Im November 2007 hatte der Fall von Lea-Sophie für Aufsehen gesorgt. Die Fünfjährige, die vor ihrem Tod nur noch 7,4 Kilo wog, war in der Nacht vom 21. auf den 22. November in der Schweriner Helios-Klinik an den Folgen von Unterernährung und mangelnder Flüssigkeitszufuhr gestorben. Ihr Vater hatte sie am 21. November in die Klinik einliefern lassen. Eine Ärztin, die sie nach der Einlieferung sah, sprach damals gegenüber der Schweriner Volkszeitung von „Hungerödemen“, „offenen Wunden“ und Haaren, die dem Mädchen „büschelweise ausfallen“. Nur zwei Wochen vor Lea-Sophies Tod hatten zwei Mitarbeiter des Schweriner Jugendamtes ihre Familie aufgesucht und „keine Auffälligkeiten“ festgestellt, so der Schweriner Sozialdezernent Hermann Junghans. Später stellte sich heraus, dass sie das Mädchen gar nicht gesehen hatten. Junghans’ Behörde wurde in Folge des Falls schleppende Aufarbeitung vorgeworfen.  taz

von DANIEL WIESE

Selbst abwählen können sie ihn nicht. Aber die Unzufriedenheit der Schweriner Stadtverordneten mit ihrem direkt vom Volk gewählten Oberbürgermeister Norbert Claussen (CDU) ist so groß, dass sie einen Bürgerentscheid planen. „Wir wollen einen Antrag stellen und auch eine namentliche Abstimmung beantragen“, sagt Grünen-Fraktionschef Manfred Strauß. Die Fraktionen von SPD, PDS und Unabhängigen Bürgern haben bereits angekündigt, für den Bürgerentscheid stimmen wollen.
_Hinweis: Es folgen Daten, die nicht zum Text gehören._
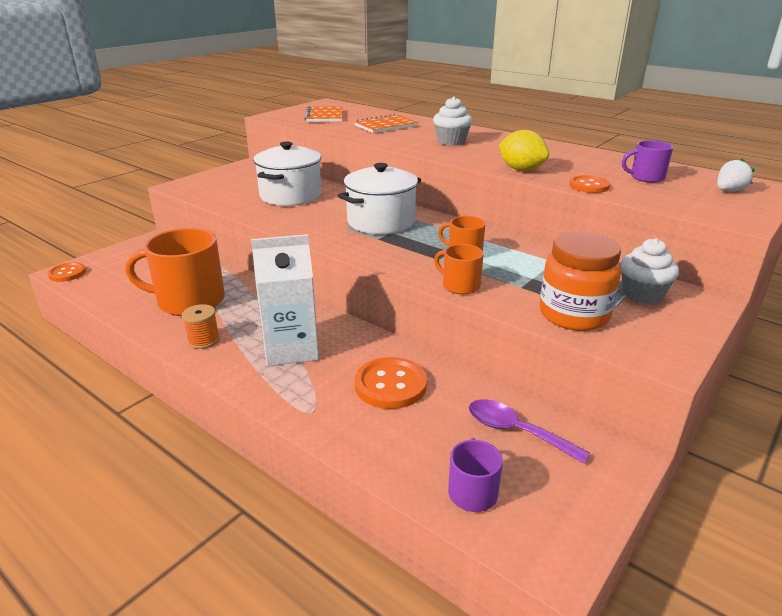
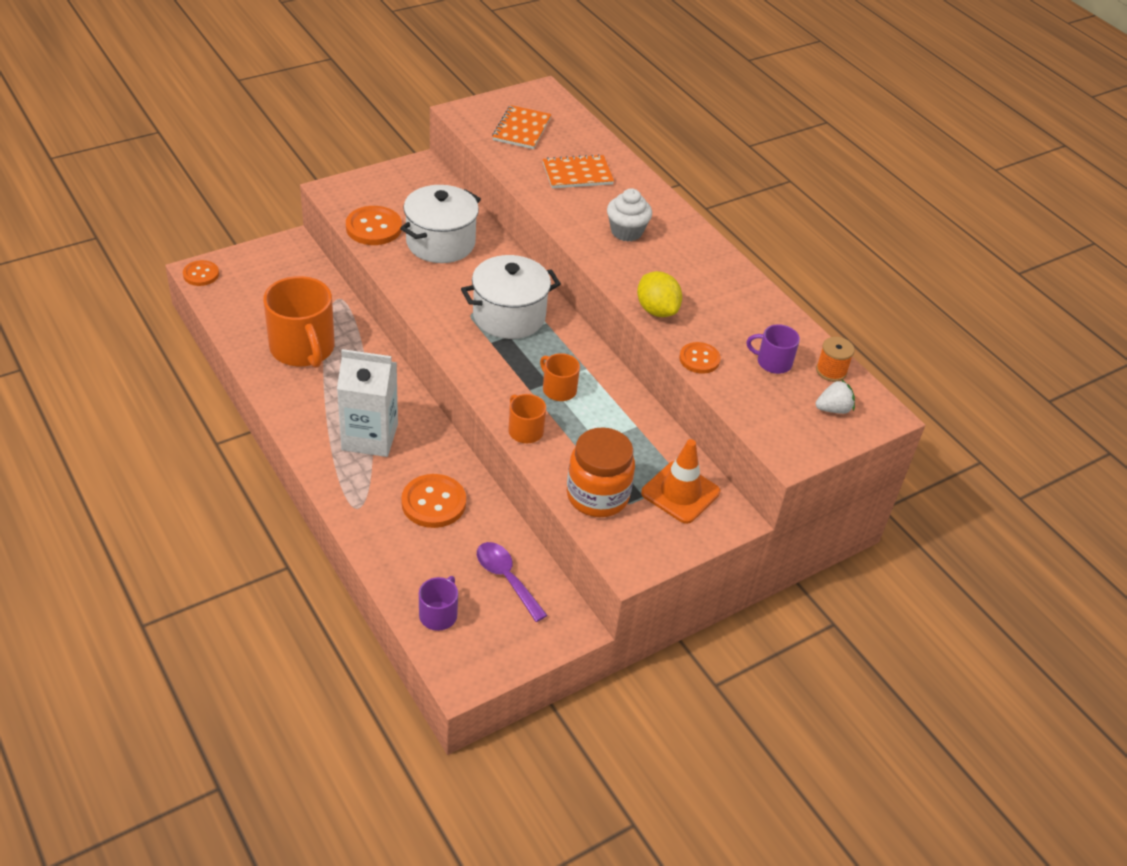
camera: 15 degrees right, 15 degrees up
orange mug [125,228,225,316] -> orange mug turned 135 degrees counterclockwise [263,276,335,368]
orange spool [182,304,220,349] -> orange spool moved to [816,337,855,382]
white cupcake [620,238,679,304] -> orange traffic cone [641,439,720,524]
none -> orange button [346,206,402,245]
Damit wäre die geforderte Zweidrittelmehrheit im Stadtparlament erreicht.

Claussen hatte die Abgeordneten zuletzt wegen seines zögerlichen Verhaltens im Fall Lea-Sophie gegen sich aufgebracht. Das Mädchen war im November in der Obhut seiner Eltern verdurstet und verhungert, obwohl das Jugendamt von den Großeltern gewarnt worden war. Claussen sei nach dem Tod des Mädchens erst einmal drei Wochen in den Urlaub gefahren, sagt Grünen-Fraktionschef Strauß. Und erst jetzt habe Claussen sich für seine damalige Bemerkung entschuldigt, Schwerin habe mit dem Fall Lea-Sophie „Pech gehabt“.

Zum Verhängnis könnte dem Oberbürgermeister werden, dass er zu lange an seinem Sozialdezernenten Hermann Junghans (CDU) festhielt. Der hatte gleich nach dem Todesfall verkündet, es gebe keine Hinweise, dass das ihm unterstellte Jugendamt Fehler gemacht habe. Im extra eingesetzten Untersuchungsausschuss der Stadtvertretung hatte sich Junghans dann mit dem Hinweis „das kriegen Sie von mir schriftlich“ geweigert, Fragen zu beantworten. Am 25. Februar wollen die Stadtverordneten über seine Abwahl entscheiden. Seine Amtsgeschäfte lässt der CDU-Dezernent bereits seit einer Woche ruhen.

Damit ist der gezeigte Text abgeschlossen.